- **REQUIRED ACTION**: Please list each line in the listing below that contains the word "Onze".

────────────────────

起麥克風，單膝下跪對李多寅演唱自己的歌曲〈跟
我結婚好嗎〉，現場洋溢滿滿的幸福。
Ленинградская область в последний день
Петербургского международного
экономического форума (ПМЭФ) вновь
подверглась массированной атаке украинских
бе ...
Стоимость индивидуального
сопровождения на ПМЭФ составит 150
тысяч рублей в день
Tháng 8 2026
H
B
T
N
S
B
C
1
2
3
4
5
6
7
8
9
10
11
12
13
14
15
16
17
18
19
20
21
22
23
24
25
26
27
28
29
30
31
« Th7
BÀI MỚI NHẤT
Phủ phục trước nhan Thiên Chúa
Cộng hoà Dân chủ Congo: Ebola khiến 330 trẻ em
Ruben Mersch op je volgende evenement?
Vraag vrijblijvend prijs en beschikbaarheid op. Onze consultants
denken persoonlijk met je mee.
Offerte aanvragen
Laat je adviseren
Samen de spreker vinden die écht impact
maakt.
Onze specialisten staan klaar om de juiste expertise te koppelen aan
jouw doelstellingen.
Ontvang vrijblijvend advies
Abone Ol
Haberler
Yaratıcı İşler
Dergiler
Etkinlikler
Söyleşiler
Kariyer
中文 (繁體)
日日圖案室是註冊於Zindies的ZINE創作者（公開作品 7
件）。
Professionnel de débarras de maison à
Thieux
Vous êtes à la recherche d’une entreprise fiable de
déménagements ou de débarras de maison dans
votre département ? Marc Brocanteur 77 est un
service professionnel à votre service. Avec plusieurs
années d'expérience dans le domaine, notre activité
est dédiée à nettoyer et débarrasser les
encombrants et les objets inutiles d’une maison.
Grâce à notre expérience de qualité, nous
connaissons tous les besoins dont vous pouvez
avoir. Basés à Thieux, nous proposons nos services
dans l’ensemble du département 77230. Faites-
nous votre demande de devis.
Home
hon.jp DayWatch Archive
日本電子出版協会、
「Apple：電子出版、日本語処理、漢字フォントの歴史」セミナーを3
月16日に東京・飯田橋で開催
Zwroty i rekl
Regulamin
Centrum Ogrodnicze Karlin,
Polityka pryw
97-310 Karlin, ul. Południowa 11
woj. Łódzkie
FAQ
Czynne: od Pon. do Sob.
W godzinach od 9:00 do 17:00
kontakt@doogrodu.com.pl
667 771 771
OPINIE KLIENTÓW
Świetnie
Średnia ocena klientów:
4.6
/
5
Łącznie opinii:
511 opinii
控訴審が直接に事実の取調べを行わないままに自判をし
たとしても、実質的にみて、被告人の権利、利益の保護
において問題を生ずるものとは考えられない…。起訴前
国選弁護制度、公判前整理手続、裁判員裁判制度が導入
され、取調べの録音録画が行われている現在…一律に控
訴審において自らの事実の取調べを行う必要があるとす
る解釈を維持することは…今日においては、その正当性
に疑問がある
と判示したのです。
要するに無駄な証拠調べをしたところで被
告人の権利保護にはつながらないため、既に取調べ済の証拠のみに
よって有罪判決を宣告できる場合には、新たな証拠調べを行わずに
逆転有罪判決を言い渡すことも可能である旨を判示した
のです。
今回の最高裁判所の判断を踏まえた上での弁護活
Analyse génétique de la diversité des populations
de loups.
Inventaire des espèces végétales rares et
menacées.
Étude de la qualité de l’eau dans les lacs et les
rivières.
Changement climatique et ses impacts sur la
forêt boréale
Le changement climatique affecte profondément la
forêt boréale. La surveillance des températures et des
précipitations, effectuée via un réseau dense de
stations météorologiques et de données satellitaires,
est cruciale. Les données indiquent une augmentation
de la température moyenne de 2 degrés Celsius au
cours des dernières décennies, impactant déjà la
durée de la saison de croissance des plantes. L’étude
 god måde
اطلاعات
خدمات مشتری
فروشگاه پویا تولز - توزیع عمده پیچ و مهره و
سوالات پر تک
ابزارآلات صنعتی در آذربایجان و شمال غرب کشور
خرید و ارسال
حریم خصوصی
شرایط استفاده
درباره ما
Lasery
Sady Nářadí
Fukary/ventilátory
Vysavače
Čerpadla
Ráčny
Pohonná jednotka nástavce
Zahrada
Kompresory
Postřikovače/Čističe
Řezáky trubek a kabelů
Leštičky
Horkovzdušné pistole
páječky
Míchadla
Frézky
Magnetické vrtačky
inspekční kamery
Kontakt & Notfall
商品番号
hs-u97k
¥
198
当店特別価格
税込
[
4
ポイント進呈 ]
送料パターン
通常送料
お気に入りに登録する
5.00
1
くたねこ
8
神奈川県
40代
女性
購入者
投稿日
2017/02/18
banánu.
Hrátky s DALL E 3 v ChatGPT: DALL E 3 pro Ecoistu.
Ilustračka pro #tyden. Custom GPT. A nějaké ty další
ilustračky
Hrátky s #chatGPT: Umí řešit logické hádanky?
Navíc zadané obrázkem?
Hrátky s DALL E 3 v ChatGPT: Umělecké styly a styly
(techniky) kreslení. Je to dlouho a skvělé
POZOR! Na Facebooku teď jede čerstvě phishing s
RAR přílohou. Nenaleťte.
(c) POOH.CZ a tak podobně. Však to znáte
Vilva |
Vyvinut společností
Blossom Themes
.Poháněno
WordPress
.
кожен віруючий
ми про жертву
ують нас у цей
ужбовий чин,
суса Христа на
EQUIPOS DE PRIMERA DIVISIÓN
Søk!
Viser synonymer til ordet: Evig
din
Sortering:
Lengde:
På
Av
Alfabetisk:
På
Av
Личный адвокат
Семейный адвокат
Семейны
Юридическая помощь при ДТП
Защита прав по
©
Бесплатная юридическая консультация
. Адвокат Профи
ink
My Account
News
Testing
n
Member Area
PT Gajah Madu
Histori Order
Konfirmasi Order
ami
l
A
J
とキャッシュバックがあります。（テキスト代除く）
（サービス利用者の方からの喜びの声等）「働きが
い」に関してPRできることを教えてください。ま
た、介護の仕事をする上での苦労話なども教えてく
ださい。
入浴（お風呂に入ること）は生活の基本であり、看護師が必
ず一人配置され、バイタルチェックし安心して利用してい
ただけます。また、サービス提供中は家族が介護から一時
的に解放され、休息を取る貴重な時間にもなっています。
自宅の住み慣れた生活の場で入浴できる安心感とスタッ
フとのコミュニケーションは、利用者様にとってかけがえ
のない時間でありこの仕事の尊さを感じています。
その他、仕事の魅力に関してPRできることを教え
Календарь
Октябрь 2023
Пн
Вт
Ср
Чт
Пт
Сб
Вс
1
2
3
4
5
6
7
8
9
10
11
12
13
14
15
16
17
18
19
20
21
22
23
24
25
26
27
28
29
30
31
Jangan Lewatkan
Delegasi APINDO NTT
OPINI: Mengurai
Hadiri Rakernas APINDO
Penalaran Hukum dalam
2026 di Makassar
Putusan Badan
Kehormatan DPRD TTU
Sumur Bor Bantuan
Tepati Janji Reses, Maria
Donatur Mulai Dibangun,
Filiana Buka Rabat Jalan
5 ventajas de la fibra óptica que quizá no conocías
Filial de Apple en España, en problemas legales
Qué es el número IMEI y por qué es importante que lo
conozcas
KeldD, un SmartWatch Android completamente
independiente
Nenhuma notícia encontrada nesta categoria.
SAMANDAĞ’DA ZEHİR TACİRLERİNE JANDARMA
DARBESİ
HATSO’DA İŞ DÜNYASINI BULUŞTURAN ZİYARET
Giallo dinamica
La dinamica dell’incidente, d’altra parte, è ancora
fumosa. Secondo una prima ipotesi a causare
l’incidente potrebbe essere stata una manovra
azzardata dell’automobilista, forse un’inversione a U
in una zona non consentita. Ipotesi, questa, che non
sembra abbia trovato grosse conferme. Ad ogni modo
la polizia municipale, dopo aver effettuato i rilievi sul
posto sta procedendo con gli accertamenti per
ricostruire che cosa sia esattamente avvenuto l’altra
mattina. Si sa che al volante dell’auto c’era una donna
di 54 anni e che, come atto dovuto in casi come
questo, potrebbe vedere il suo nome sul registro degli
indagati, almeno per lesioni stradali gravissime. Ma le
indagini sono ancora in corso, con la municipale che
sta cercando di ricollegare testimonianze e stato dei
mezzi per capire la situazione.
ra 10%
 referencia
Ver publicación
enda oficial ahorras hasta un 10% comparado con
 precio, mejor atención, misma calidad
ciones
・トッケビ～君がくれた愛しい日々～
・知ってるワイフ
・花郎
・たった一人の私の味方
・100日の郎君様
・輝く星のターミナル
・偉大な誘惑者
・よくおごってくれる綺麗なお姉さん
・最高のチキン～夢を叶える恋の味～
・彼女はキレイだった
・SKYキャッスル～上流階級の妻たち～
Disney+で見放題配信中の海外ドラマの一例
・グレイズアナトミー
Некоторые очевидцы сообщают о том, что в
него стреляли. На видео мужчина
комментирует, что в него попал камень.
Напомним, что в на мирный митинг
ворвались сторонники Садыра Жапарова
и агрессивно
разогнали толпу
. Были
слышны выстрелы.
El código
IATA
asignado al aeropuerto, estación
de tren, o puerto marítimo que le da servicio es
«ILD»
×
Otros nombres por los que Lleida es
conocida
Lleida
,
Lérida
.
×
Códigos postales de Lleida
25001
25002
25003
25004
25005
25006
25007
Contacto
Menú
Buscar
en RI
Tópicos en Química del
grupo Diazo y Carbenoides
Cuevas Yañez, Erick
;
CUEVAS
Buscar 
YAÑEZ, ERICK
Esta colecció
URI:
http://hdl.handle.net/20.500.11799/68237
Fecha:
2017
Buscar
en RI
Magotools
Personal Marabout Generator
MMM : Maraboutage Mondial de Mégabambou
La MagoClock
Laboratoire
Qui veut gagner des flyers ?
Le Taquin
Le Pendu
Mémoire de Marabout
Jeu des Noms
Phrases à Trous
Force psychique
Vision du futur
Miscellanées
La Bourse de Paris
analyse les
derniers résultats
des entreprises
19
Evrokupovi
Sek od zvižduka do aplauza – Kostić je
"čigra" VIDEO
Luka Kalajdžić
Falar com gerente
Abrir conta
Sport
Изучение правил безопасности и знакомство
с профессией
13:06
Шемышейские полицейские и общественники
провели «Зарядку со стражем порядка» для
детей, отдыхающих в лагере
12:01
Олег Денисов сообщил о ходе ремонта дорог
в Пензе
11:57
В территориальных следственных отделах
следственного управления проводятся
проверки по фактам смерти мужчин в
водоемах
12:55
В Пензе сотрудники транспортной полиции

────────────────────

- **WRITTEN RESPONSE**:
Vraag vrijblijvend prijs en beschikbaarheid op. Onze consultants
Onze specialisten staan klaar om de juiste expertise te koppelen aan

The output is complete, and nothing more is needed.